In times like these, the mission of CalPERS is more vital than ever. It must provide for its 2 million workers and retirees the certainty of a secure retirement income.
CalPERS remains positioned to provide that certainty.
It has taken steps over the last couple of years to prepare for an economic downturn – one that we all knew inevitably would come.
Having learned a hard lesson from the 2008 financial crisis, CalPERS increased the fund’s liquidity to ensure that it can continue to pay benefits without having to sell assets in a depressed market. It increased the percentage of the fund managed by in-house investment professionals, saving about $115 million annually in fees. And it is in the process of restructuring its portfolio to take full advantage of its comparative advantages as an investor.
The new approach has already produced positive results, enabling CalPERS to reduce the effects of the market downturn caused by COVID-19 by about $11 billion. In addition, its increased liquidity is enabling it to access cash to take advantage of investment opportunities created by the downturn.

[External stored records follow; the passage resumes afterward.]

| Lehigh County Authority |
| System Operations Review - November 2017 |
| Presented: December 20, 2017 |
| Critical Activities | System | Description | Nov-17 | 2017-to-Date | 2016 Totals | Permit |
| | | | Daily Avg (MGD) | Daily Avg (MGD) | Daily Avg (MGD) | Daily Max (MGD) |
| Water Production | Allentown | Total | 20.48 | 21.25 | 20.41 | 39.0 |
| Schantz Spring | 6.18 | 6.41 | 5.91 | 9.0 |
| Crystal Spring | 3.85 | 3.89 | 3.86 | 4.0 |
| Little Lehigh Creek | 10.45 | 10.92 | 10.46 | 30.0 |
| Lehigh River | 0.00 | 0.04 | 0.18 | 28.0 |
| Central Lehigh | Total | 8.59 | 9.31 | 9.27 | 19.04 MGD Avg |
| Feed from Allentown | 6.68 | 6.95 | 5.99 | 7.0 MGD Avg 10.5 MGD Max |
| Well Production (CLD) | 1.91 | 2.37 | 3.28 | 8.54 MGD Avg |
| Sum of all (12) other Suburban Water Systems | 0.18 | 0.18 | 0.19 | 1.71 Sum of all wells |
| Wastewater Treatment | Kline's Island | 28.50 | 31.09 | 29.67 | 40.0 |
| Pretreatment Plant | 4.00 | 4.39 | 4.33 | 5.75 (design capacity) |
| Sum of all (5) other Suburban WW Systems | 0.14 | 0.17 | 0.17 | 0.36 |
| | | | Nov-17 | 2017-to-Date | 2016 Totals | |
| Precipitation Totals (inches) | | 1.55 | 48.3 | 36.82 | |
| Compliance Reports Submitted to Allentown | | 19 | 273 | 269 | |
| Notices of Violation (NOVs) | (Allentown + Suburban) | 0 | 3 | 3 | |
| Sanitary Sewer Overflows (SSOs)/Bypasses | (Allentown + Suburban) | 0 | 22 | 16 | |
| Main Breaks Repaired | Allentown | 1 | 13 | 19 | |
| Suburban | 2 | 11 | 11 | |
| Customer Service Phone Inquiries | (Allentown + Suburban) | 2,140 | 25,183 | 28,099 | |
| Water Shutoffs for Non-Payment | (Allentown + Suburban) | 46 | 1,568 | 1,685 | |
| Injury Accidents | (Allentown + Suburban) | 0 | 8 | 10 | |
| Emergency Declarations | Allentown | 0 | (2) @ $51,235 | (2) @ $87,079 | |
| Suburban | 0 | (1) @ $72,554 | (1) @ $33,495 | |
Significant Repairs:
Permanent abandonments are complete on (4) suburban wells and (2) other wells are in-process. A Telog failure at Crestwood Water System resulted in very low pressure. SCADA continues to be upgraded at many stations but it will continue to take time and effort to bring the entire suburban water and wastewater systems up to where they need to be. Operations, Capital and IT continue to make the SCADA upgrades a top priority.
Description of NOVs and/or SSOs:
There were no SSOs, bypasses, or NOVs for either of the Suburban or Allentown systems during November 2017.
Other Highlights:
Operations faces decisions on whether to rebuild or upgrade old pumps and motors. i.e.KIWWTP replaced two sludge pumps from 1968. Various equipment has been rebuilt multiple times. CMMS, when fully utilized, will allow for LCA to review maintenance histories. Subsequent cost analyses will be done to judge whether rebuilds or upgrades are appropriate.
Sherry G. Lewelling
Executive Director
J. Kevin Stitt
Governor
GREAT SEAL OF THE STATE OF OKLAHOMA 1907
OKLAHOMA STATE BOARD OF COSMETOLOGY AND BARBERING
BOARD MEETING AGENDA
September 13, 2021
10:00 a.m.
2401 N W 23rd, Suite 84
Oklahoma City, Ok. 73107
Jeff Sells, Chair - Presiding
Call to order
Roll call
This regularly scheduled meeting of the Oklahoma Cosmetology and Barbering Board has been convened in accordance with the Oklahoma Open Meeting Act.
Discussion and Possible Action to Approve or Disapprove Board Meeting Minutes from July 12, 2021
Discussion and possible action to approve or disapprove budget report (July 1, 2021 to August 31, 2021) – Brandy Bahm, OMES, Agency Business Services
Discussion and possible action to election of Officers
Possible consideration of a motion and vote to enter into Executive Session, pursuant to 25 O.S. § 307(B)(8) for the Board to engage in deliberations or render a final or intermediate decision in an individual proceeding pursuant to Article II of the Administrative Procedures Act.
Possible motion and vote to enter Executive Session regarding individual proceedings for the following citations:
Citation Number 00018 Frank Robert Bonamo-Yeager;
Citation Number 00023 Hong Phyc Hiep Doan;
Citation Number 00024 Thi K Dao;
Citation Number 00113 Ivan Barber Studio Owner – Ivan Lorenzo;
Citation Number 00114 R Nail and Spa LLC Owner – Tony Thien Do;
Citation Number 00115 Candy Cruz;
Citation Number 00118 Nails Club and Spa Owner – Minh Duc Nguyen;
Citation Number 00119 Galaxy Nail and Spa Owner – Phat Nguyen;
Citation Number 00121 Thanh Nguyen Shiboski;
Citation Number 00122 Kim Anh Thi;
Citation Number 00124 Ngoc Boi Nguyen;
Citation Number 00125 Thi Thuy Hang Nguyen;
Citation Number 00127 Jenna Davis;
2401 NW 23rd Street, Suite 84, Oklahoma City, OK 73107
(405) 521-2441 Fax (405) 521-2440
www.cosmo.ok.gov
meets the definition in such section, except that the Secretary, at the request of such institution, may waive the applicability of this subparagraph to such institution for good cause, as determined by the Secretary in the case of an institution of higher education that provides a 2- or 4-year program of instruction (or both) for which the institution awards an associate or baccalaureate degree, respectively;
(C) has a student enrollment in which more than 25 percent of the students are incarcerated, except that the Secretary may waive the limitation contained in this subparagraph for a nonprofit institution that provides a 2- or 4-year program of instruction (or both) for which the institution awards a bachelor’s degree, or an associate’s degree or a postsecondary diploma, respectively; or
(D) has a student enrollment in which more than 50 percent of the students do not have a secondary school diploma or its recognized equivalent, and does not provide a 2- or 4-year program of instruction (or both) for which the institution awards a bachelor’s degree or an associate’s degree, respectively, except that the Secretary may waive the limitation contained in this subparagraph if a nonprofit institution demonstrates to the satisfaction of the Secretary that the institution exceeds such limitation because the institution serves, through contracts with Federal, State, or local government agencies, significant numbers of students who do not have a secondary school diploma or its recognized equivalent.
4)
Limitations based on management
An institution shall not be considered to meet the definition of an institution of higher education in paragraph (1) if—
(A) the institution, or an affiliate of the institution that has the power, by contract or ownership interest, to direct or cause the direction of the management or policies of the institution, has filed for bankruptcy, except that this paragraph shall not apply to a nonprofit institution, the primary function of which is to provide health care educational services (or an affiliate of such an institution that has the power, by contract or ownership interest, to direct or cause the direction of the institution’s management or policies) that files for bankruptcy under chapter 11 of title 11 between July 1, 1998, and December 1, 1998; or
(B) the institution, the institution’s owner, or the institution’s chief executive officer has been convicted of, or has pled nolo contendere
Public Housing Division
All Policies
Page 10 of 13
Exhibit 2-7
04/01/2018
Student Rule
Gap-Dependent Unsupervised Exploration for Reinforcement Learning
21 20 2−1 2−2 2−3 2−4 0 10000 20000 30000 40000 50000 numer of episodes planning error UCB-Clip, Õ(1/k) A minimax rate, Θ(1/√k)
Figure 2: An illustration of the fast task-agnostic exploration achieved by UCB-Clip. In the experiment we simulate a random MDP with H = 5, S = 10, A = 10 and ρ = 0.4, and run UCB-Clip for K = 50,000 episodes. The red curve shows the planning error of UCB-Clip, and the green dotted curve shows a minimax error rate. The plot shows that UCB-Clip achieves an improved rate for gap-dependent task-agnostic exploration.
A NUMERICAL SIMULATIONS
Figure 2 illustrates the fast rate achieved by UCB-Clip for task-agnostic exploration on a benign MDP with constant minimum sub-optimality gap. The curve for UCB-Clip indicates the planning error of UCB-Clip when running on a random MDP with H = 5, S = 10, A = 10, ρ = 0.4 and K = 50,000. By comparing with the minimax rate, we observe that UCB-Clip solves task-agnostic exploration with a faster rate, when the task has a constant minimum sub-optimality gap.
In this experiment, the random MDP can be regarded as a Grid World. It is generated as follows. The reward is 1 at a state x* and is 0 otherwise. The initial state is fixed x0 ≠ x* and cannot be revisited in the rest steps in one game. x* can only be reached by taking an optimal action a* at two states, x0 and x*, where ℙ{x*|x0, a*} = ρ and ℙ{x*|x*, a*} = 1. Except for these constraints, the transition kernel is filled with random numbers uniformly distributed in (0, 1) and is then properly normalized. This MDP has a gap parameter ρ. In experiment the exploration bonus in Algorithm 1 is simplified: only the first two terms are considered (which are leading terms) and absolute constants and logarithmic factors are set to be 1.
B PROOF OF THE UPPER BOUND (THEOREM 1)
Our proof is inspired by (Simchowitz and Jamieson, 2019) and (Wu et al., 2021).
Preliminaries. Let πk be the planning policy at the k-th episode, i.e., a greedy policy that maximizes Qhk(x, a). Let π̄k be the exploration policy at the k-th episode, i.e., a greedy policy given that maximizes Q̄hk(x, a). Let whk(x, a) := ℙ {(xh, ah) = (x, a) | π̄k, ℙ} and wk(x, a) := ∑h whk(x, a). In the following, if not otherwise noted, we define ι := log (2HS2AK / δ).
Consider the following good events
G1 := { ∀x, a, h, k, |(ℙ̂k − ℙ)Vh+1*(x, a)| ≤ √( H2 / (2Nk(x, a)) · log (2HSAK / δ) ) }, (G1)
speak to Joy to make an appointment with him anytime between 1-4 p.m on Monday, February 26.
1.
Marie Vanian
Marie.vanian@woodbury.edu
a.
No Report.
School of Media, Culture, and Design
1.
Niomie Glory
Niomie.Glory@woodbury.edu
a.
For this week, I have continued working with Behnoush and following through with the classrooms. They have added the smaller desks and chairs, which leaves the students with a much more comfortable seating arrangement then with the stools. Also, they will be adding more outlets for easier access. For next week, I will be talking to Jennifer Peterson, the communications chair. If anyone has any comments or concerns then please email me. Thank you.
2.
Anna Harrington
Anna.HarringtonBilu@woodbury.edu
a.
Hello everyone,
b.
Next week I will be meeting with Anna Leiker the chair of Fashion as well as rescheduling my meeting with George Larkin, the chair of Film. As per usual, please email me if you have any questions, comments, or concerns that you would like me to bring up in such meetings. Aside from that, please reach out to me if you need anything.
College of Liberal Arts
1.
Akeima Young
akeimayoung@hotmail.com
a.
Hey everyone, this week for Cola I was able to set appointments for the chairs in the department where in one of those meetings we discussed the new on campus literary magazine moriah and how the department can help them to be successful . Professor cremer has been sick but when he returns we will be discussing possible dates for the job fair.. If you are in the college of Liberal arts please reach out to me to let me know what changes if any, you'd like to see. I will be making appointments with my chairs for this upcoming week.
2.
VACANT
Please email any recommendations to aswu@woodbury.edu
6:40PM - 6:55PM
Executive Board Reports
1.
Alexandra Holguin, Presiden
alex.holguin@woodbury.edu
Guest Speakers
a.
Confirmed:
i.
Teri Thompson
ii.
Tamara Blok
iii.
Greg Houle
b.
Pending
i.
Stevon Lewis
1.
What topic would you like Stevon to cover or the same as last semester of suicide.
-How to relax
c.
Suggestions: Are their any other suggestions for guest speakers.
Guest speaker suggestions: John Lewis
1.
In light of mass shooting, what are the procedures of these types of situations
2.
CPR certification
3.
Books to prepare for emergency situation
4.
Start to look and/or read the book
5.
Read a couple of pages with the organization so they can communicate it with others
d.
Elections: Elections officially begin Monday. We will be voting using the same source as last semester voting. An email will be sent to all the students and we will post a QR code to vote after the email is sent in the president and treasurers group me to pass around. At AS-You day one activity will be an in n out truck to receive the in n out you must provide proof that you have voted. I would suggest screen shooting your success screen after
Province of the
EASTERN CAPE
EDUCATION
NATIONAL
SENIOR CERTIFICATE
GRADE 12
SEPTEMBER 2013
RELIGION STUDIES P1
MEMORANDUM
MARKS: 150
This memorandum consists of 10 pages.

As the nation’s largest pension fund, with nearly $400 billion in assets, CalPERS has unique advantages. Because its obligation is to this and all future generations of workers, its investment horizon is infinite. It can set a smart course and stick to it, through all the up-and-down gyrations of uncertain markets. And because its investment fund is so large, it is able to fully diversify its holdings – not just in foreign and domestic stocks and bonds, but also in real estate, private equity and private credit.
The strategy mapped out last year is designed to enable CalPERS’ to achieve sustained returns that will meet its targeted annualized investment return of 7% over the long term – a critical target not just to provide retirement certainty for its members, but also to prevent burdening state and local governments at a time when they are facing their own challenges with economic uncertainty.
The strategy will allow CalPERS to increase its holdings in assets such as private equity and private credit that have the potential for higher returns than publicly traded assets such as stocks and bonds.
One element of this strategy is to take advantage of historically low interest rates to utilize leverage, or borrowing, and using that leverage to acquire more of those better-performing assets.
The strategy can be simply expressed: Generate more assets to invest in better assets. The prudent use of leverage will allow CalPERS to retain the appropriate level of risk-protected assets while also enabling it to pursue more aggressively higher returns in other segments of its portfolio.
This strategy cannot be implemented overnight. It takes time to fully assess market opportunities and to incorporate leveraged investments into the overall strategic asset allocation. The expectation is that a “more and better assets” portfolio can be built over the next three years.
Achieving the 7% average annual rate of return requires smart planning in these times of low interest rates, high valuation of stocks and low economic growth. In fact, experts last year predicted the existing portfolio would return about 6% over the next 10 years.
The new strategy puts the state’s largest public employee pension fund in a stronger position to weather these uncertain times than it was a year ago. It has increased the probability of the fund achieving its targeted 7% annual return over the next decade, and it has positioned CalPERS to continue to provide certainty for the workers and retirees who rely upon it.